Hope it doesn't crack....









this appeared quite often on model years 2007-2009. mine was a 2007 and I recieved one of the few updated frames before Fusion stopped producing...










have fun with it, it's an excellent bike!


----------



## Fuglio (Jul 15, 2011)

Im the third owner. So maybe it would have showed up allready? I cased a double my first day out onit. Landed hard on a rock with the bash gaurd. Where exactly is the crack?


----------



## nobrakes2007 (Dec 8, 2010)

I am not seeing it guys....sounds like everyone likes the way they ride but from a looks stand point, I am not a fan.


----------



## raschaa (Mar 18, 2007)

@ Fuglio: have a look at the weld on top of the gusset that goes from the bottom bracket up around the shock. they almost always cracked that weld, although I know quite a few that rode on with the crack for over a year and nothing happened... here's a better pic


what frame number do you have, they started with production year (05 = 2005...) the early makes <2007 didn't crack as often as later ones.
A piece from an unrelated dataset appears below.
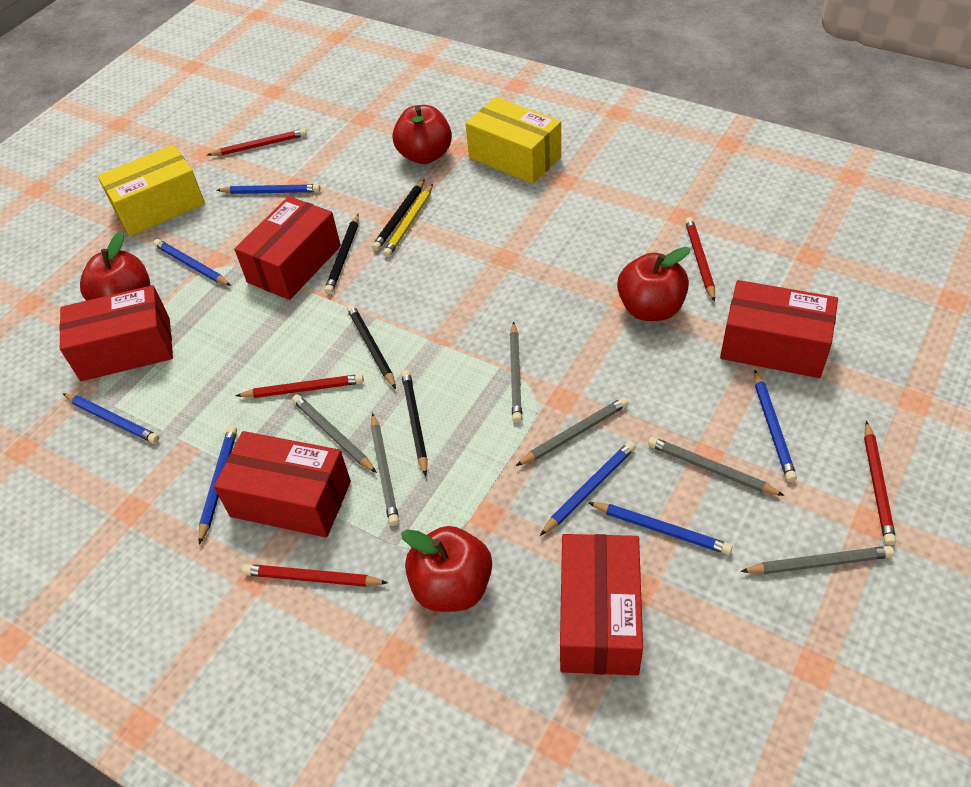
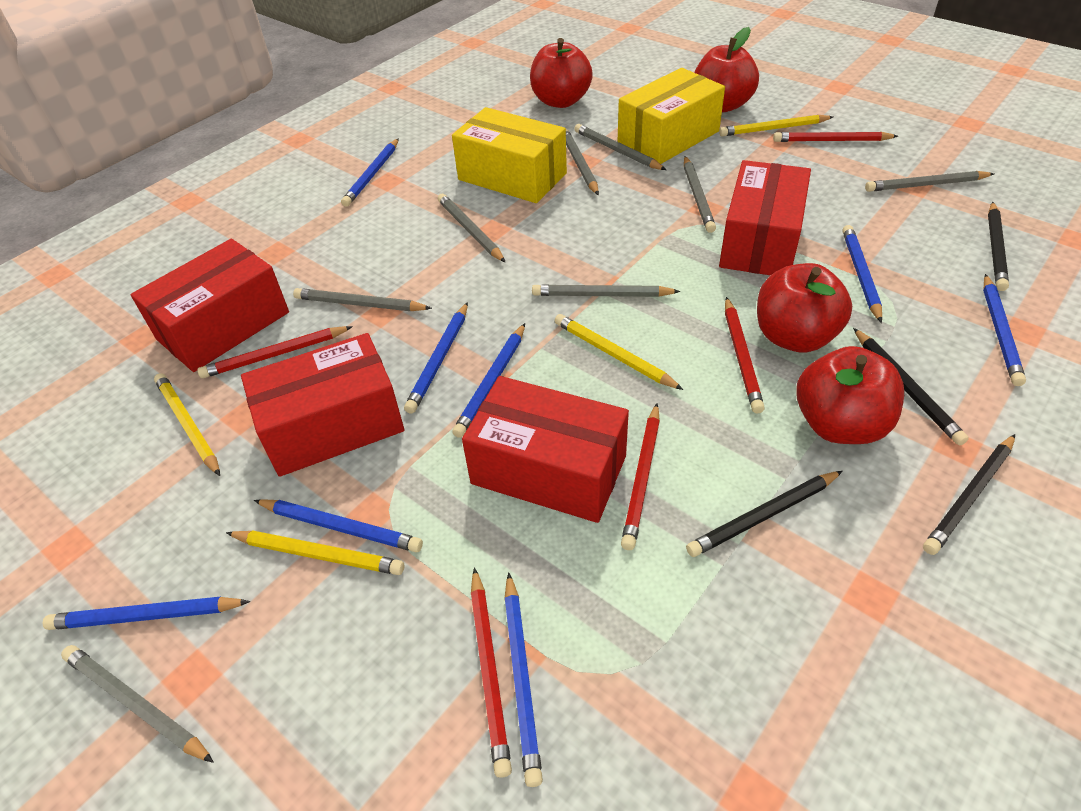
blue pencil: [62,393,159,444] [153,239,231,286] [198,426,237,545] [216,184,320,194] [540,441,636,536] [588,502,732,555] [754,370,797,482] = 7 -> [43,597,250,630] [254,499,423,552] [341,138,399,207] [404,302,468,414] [452,323,525,438] [504,572,543,787] [843,225,882,323] [983,274,1026,386] = 8
grey pencil: [292,394,377,473] [371,413,399,526] [510,322,522,423] [516,397,628,466] [648,437,785,496] [740,546,894,574] = 6 -> [61,645,214,763] [293,288,432,311] [438,194,506,263] [532,284,680,297] [566,129,599,195] [574,124,666,170] [684,156,716,233] [865,171,994,192] = 8
red box: [59,285,173,381] [214,431,351,537] [234,196,341,300] [560,534,643,675] [720,280,838,378] = 5 -> [131,239,289,372] [241,333,404,477] [462,376,629,523] [719,160,811,275] = 4
yellow pencil: [383,184,433,257] = 1 -> [154,373,220,476] [226,530,404,575] [555,314,683,390] [719,115,833,136] = 4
@nobrakes: form follows function  
original design is from 03 and was only upgraded gradually when deemed necessary, its not a hydro-de-formed one year only production a la specialized et al. handmade, hand welded, non mass production bikes that are engineered to work and not sell via looks. see Nicolai bikes, state of the art engineering with straight tubing, porno welding and cnc, made to work, not look. the engineering inclined find them beautiful, thank god for different tastes...


35lbs. race-ready


----------